**ВЫБРАННЫЙ ТЕКСТ**
-------

Дорога всегда служила шампуром, на который романист насаживал приключения. Но раньше герой редко оглядывался на пейзаж. Дон Кихот и три мушкетера настолько поглощены собой, что им некогда осматривать достопримечательности. Сегодня проза далеко от них не отходит. Пристальное внимание к окружающему – знак снисходительного времени, позволяющего разглядеть окрестности. И в этом – смертельный риск для автора. Путевая проза опасно близко подходит к идиллии. Ей тоже не хватает конфликта, приводящего в движение литературу. Лишенная средств внутреннего передвижения, она заменяет его механическим перемещением – из точки А в точку Б. На этом маршруте усыпленный монотонной ездой автор вываливается из изящной словесности в какую придется. Нет ничего скучнее честных дорожных записок, где взятые напрокат знания нанизываются на маршрут отпуска.

-------

**ИСХОДНЫЕ ДАННЫЕ**
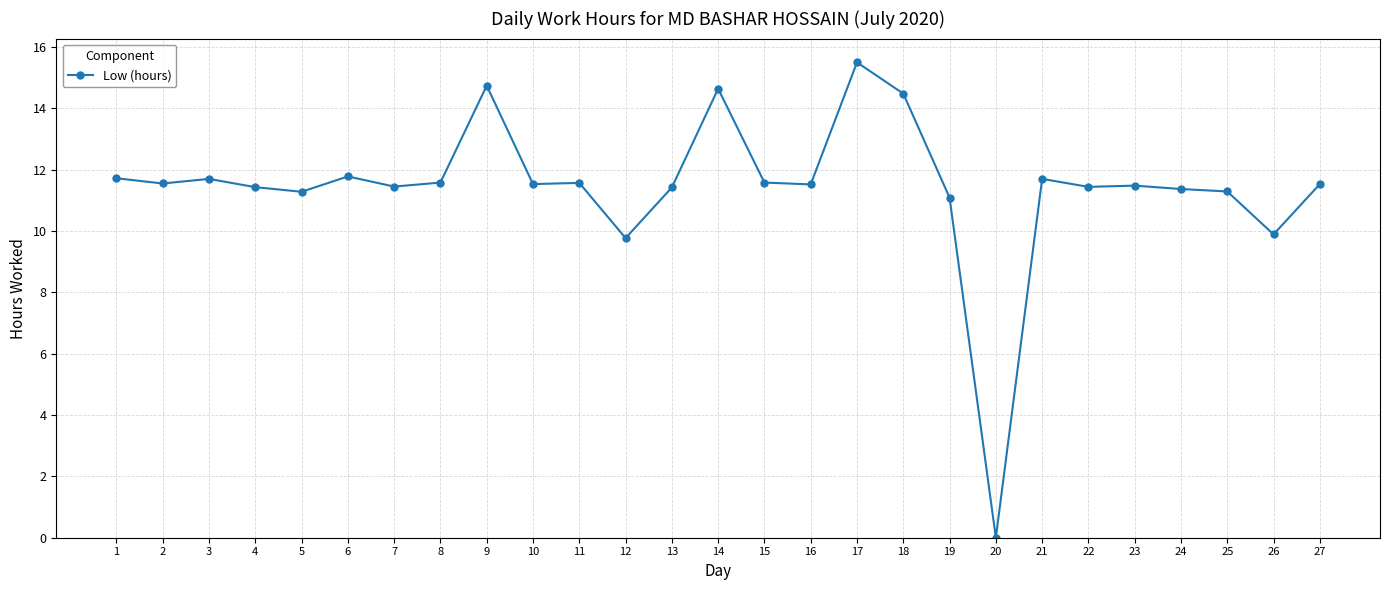

What is the value of the 16th point from the left?

11.5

-------

**ЗАДАНИЕ**
Как перевести на английский предложение из выбранного текста «Пристальное внимание к окружающему – знак снисходительного времени, позволяющего разглядеть окрестности.»? Строки никак не связаны с выбранным текстом.

**ВАШ ОТВЕТ**
Close attention to one's surroundings is the mark of an indulgent age that allows one to take a good look at the vicinity.